How to complete this task>
Please lay out the records as a Markdown table, from the first line up to and including the line with "dessous du plafond de 23 %).", skipping blank lines. Use two columns, Row for the row number and Line for the text of that line.

Records for processing>
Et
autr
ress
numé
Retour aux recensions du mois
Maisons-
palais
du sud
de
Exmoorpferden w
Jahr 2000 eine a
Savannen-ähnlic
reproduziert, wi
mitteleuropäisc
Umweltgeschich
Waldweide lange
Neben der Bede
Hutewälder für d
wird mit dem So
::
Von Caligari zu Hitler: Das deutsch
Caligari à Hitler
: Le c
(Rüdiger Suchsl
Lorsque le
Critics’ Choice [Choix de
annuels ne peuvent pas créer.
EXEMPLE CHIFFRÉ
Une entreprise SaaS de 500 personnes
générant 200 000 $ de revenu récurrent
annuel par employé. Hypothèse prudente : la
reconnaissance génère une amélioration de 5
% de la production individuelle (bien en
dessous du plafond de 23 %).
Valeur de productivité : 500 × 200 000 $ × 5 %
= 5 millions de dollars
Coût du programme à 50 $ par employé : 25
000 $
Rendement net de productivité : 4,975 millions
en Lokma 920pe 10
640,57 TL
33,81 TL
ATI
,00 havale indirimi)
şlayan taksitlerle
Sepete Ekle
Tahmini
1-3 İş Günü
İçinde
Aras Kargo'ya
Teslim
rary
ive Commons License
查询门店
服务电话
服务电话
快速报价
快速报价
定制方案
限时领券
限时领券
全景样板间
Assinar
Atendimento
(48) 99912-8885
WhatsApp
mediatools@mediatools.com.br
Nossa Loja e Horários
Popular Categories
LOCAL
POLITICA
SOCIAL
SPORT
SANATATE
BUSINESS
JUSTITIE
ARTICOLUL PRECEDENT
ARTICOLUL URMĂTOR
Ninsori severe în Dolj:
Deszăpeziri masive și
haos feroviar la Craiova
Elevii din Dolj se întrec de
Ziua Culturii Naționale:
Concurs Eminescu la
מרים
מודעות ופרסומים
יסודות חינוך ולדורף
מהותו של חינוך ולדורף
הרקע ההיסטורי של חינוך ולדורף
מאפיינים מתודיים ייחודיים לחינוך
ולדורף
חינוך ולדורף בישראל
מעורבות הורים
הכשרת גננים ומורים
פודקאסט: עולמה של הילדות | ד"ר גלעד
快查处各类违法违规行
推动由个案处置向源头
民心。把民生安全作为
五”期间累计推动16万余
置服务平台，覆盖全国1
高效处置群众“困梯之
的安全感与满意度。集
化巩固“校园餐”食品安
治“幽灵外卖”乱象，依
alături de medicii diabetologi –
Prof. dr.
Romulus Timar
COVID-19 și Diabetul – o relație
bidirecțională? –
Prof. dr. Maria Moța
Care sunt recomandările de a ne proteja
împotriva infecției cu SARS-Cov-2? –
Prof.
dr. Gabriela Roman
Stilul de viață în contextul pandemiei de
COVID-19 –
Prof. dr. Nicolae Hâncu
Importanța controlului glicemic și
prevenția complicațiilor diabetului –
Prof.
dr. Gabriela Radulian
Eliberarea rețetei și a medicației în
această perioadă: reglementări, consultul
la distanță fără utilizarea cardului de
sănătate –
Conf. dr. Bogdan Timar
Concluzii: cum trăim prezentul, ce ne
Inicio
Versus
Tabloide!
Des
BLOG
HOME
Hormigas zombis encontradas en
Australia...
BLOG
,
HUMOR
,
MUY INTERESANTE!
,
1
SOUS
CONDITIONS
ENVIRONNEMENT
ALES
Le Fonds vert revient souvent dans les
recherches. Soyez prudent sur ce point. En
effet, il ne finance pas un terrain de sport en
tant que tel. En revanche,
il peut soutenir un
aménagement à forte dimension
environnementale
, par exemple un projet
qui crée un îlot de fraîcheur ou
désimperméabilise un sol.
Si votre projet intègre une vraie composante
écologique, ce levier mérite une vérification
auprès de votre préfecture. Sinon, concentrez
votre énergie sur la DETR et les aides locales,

Answer box>
| Row | Line |
|---|---|
| 1 | Et |
| 2 | autr |
| 3 | ress |
| 4 | numé |
| 5 | Retour aux recensions du mois |
| 6 | Maisons- |
| 7 | palais |
| 8 | du sud |
| 9 | de |
| 10 | Exmoorpferden w |
| 11 | Jahr 2000 eine a |
| 12 | Savannen-ähnlic |
| 13 | reproduziert, wi |
| 14 | mitteleuropäisc |
| 15 | Umweltgeschich |
| 16 | Waldweide lange |
| 17 | Neben der Bede |
| 18 | Hutewälder für d |
| 19 | wird mit dem So |
| 20 | :: |
| 21 | Von Caligari zu Hitler: Das deutsch |
| 22 | Caligari à Hitler |
| 23 | : Le c |
| 24 | (Rüdiger Suchsl |
| 25 | Lorsque le |
| 26 | Critics’ Choice [Choix de |
| 27 | annuels ne peuvent pas créer. |
| 28 | EXEMPLE CHIFFRÉ |
| 29 | Une entreprise SaaS de 500 personnes |
| 30 | générant 200 000 $ de revenu récurrent |
| 31 | annuel par employé. Hypothèse prudente : la |
| 32 | reconnaissance génère une amélioration de 5 |
| 33 | % de la production individuelle (bien en |
| 34 | dessous du plafond de 23 %). |